What if AI requires so much computation that it becomes unaffordable?
The fear: Training ever more capable models will become too pricey for all but the richest corporations and government agencies. Rising costs will throttle progress as startups, academics, and students — especially in emerging economies — are left out in the cold. Customers will turn away from AI in search of less costly alternatives.
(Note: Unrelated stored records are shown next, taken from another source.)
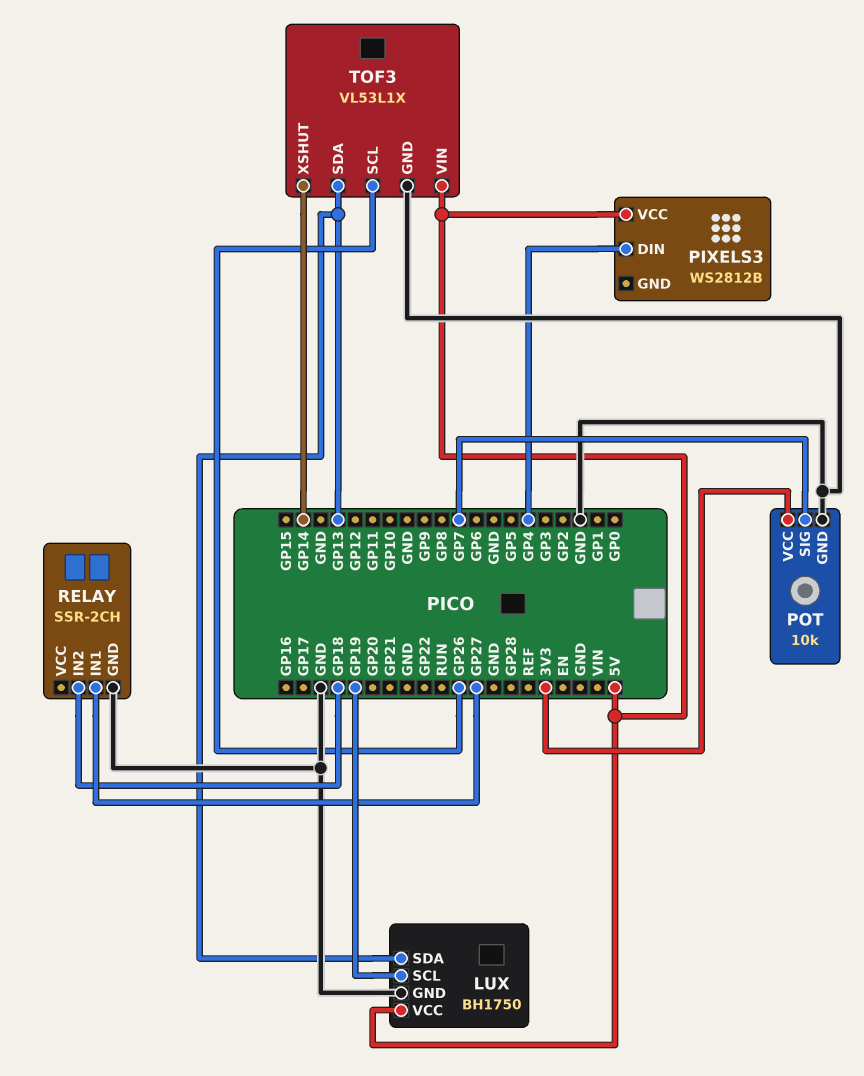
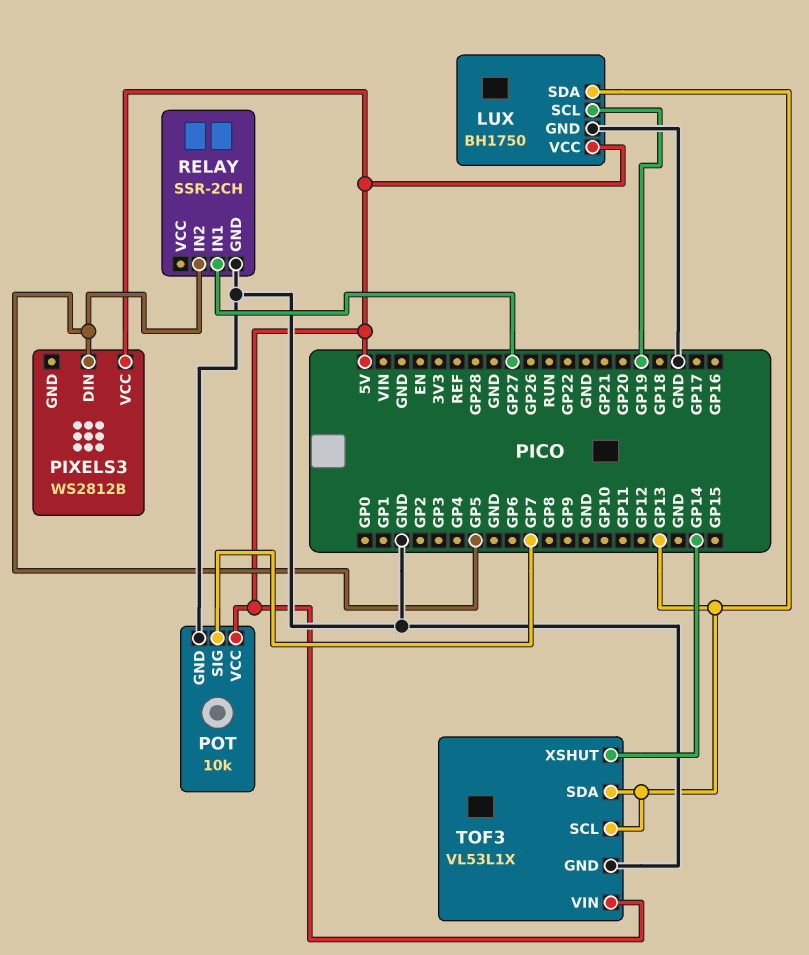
PIXELS3 pin DIN: GP4 -> GP5
POT pin VCC: 3V3 -> 5V
RELAY pin IN2: GP18 -> GP5
TOF3 pin SCL: GP26 -> GP13

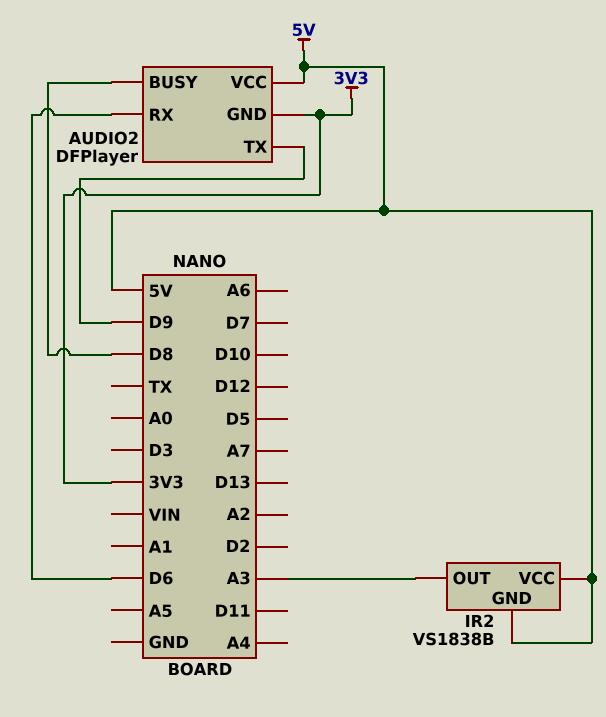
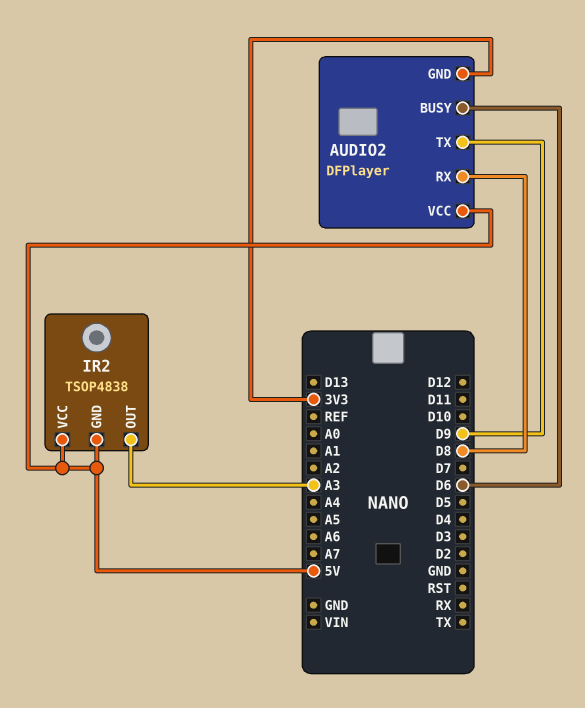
AUDIO2 pin BUSY: D8 -> D6
AUDIO2 pin RX: D6 -> D8
IR2: VS1838B -> TSOP4838

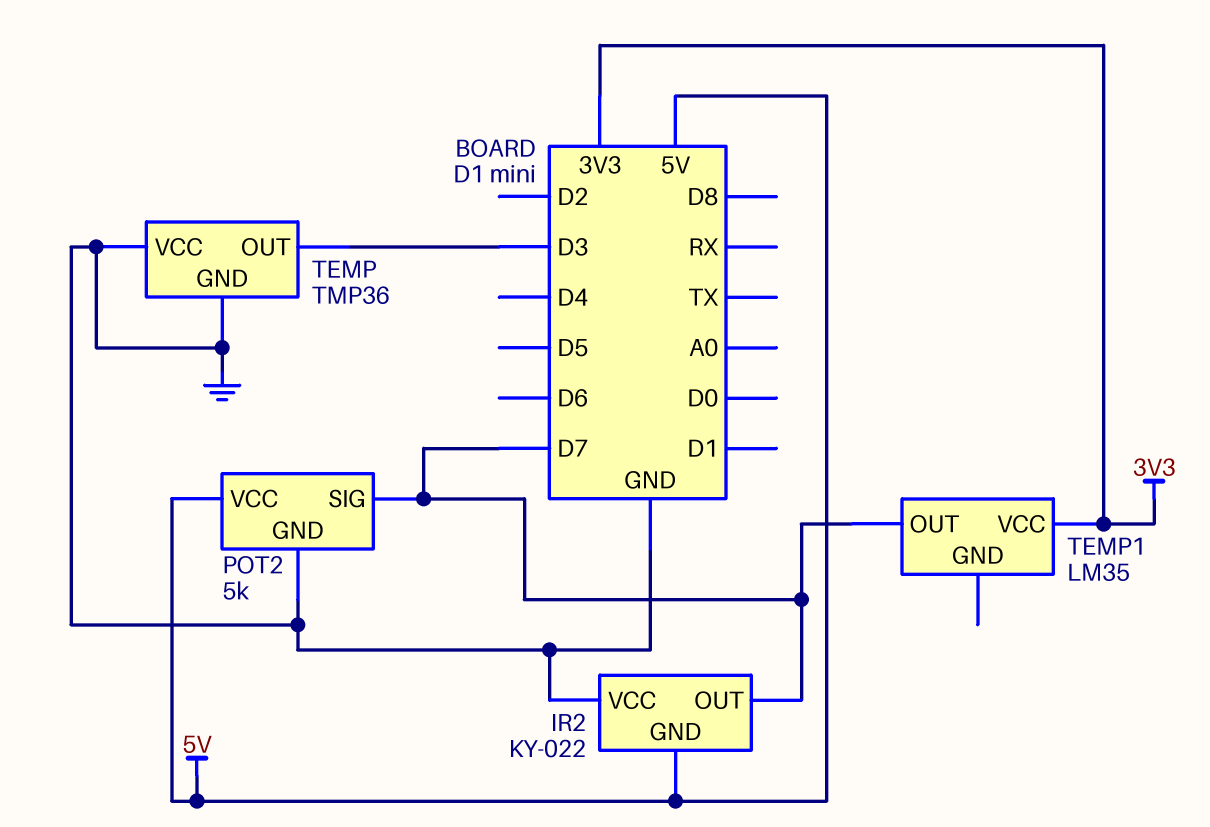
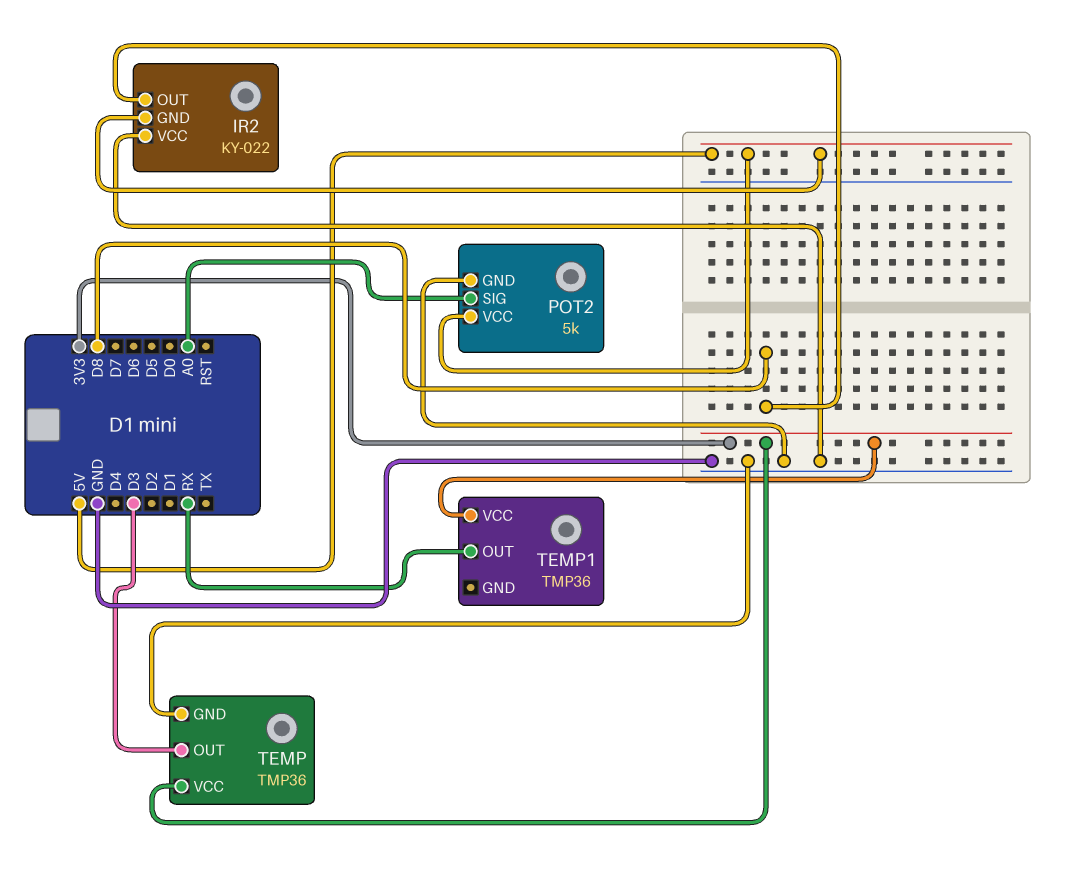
IR2 pin OUT: D7 -> D8
POT2 pin SIG: D7 -> A0
TEMP pin VCC: GND -> 3V3
TEMP1: LM35 -> TMP36
TEMP1 pin OUT: D7 -> RX

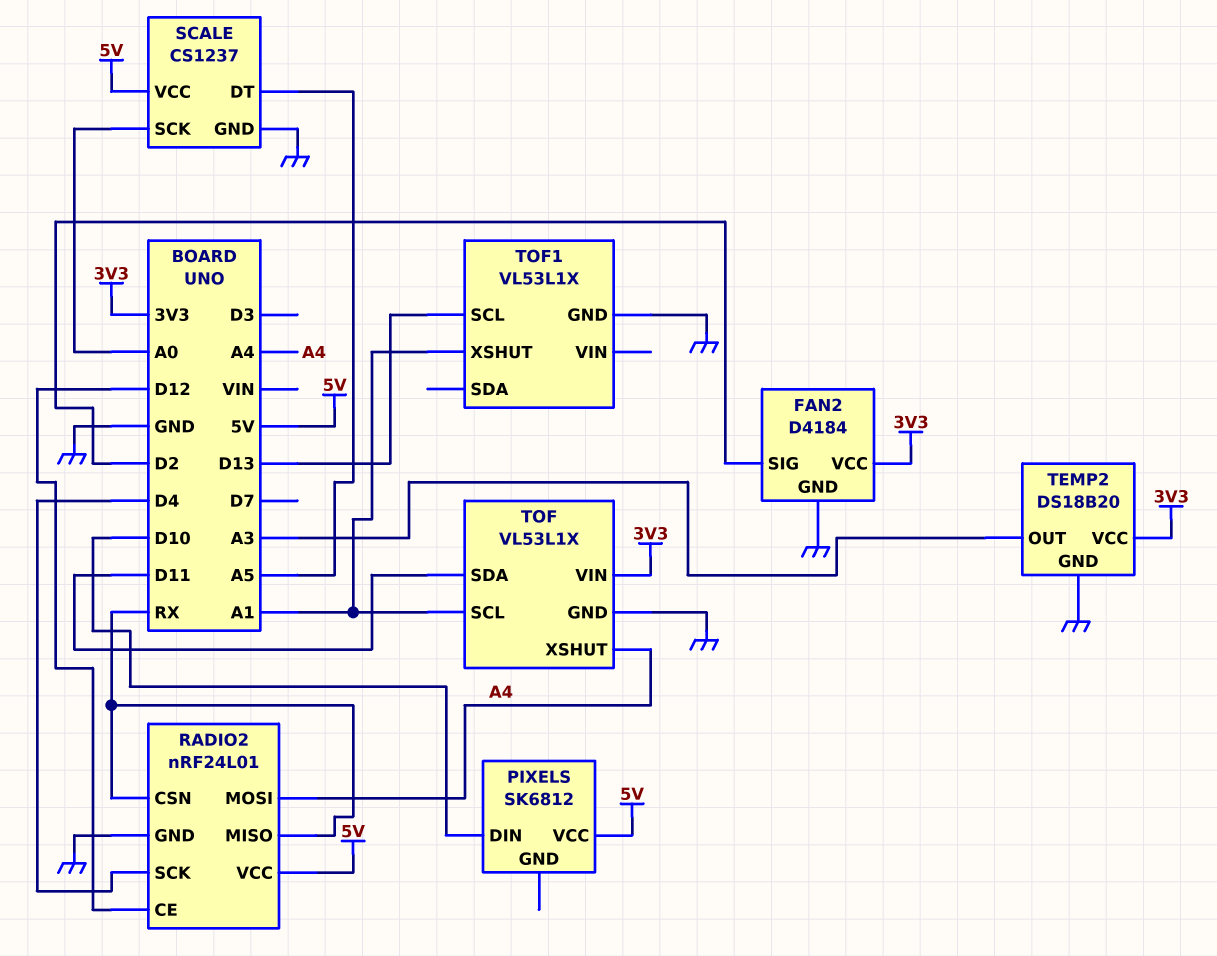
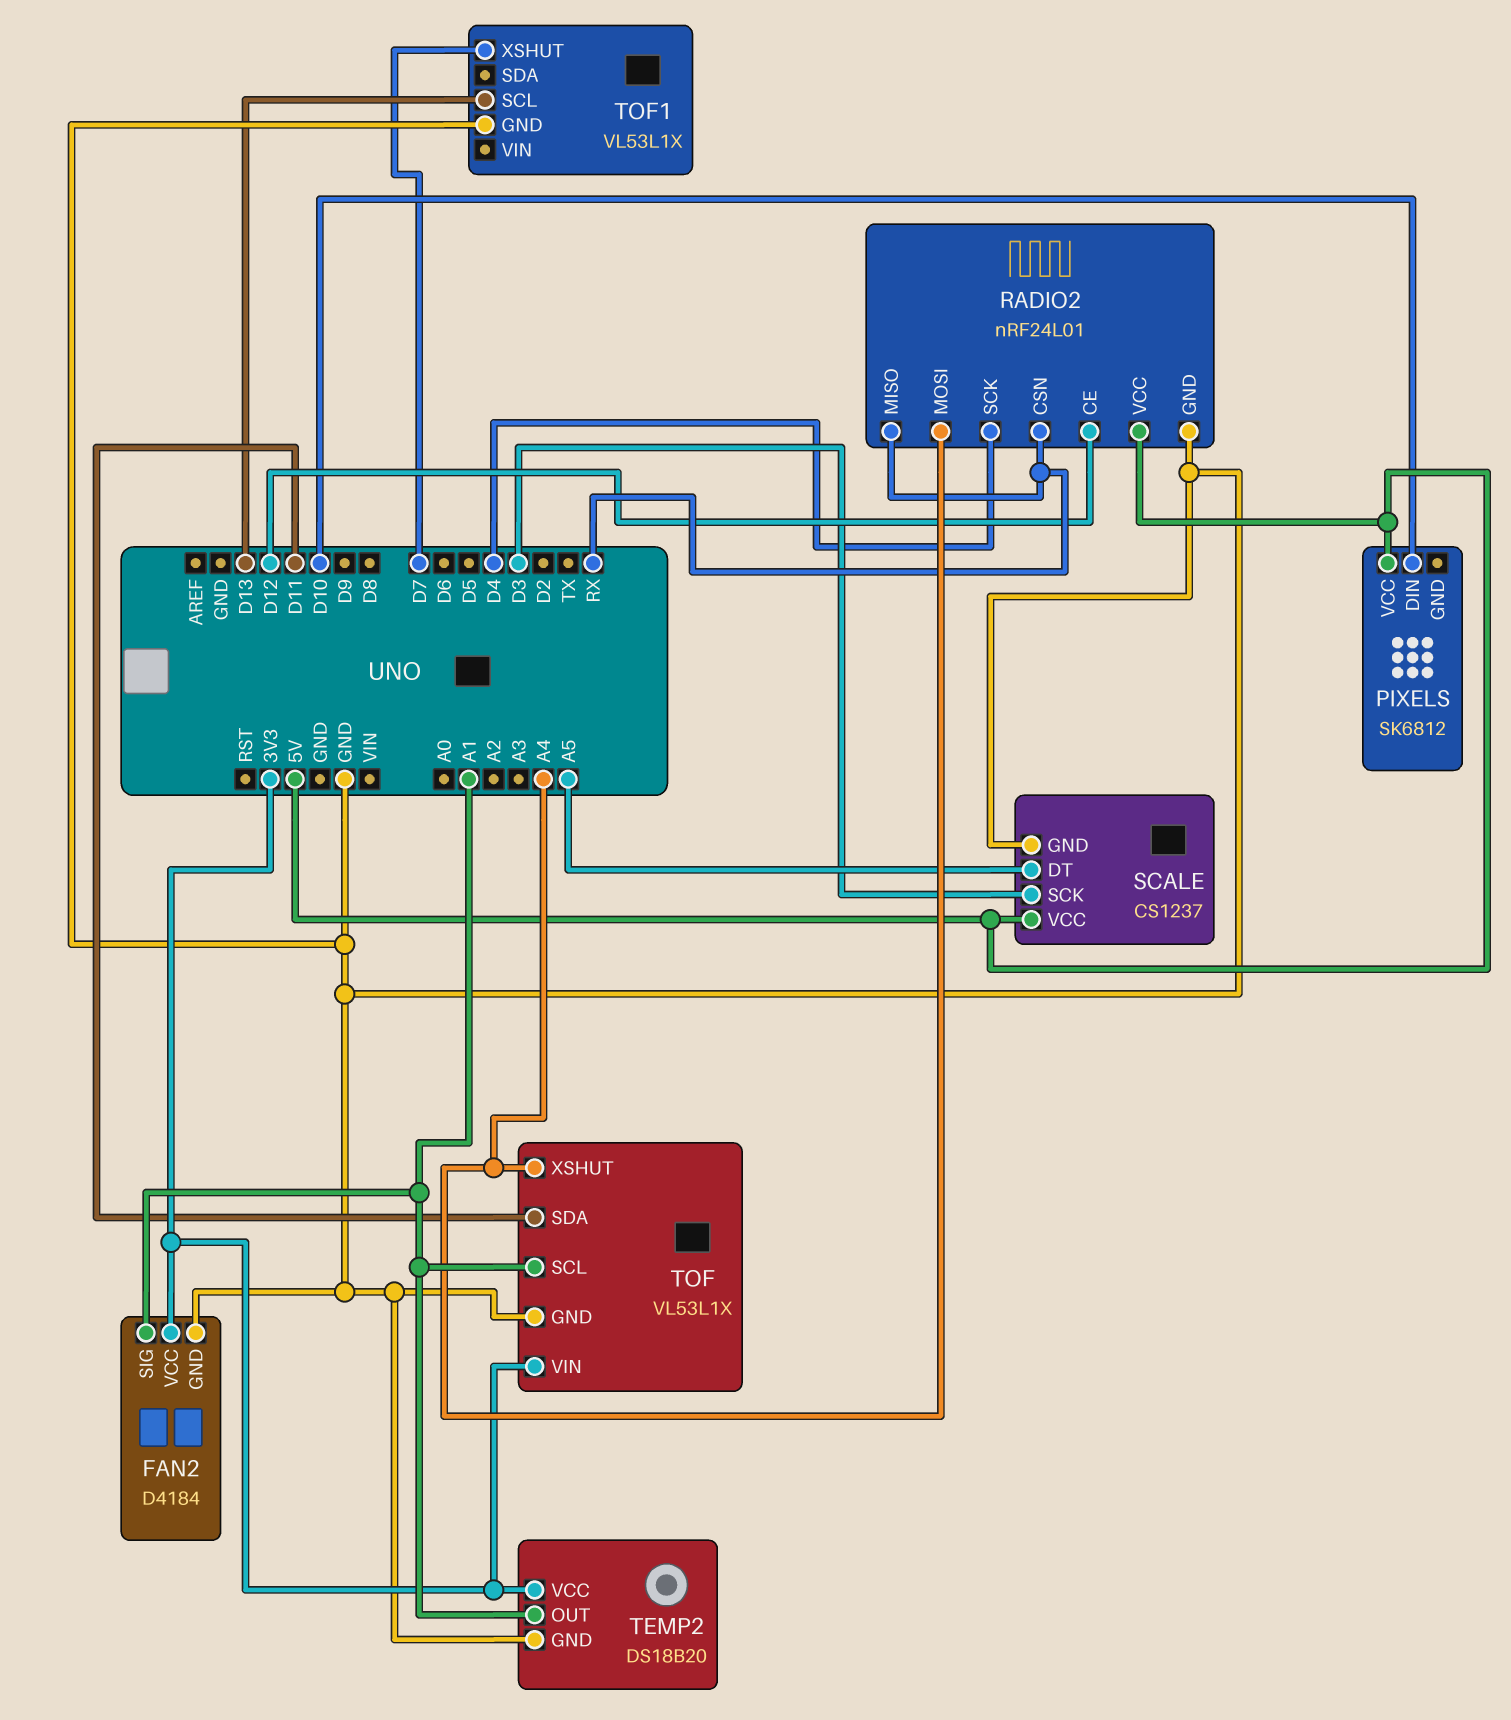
FAN2 pin SIG: D2 -> A1
SCALE pin SCK: A0 -> D3
TEMP2 pin OUT: A3 -> A1
TOF1 pin XSHUT: A1 -> D7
Behind the worries: Training a model to beat the top image classification and object detection benchmarks currently costs millions of dollars. And that cost is rising fast: The processing power required to train state-of-the-art models doubled every 3.4 months between 2012 and 2018, according to a study by OpenAI.
- The high cost of beating the state of the art has prompted some institutions to rethink their approach. OpenAI, founded as a nonprofit lab, has morphed into a for-profit company. Last month, the organization granted Microsoft an exclusive commercial license for its GPT-3 language model.
- A European grocery store chain recently decided against deploying an inventory tracking model due the cost in cloud computing charges, Wired reported.
- AI’s environmental impact is growing as training consumes increasing quantities of energy. A 2019 paper from the University of Massachusetts concluded that training a large language model produced five times as much carbon dioxide as an average car spews over its entire working life.
How scared should you be: The massive inflation in training costs arises from trying to beat the best models. If you can make do with something less, the price comes way down. The cost to train an image classification model with Top-5 accuracy of 93 percent on Imagenet fell from $2,523 in 2017 to $13 the following year, according to a Stanford report. Pretrained models like Hugging Face’s implementations of popular language models and APIs like the one the OpenAI offers for GPT-3 make access to high-end AI even less expensive.
What to do: Researchers at the Allen Institute for AI and elsewhere argue that we should consider a model’s energy efficiency to be just as important as accuracy. Meanwhile, policymakers and executives who see the value in fostering competition should work to boost research funding and access to compute resources.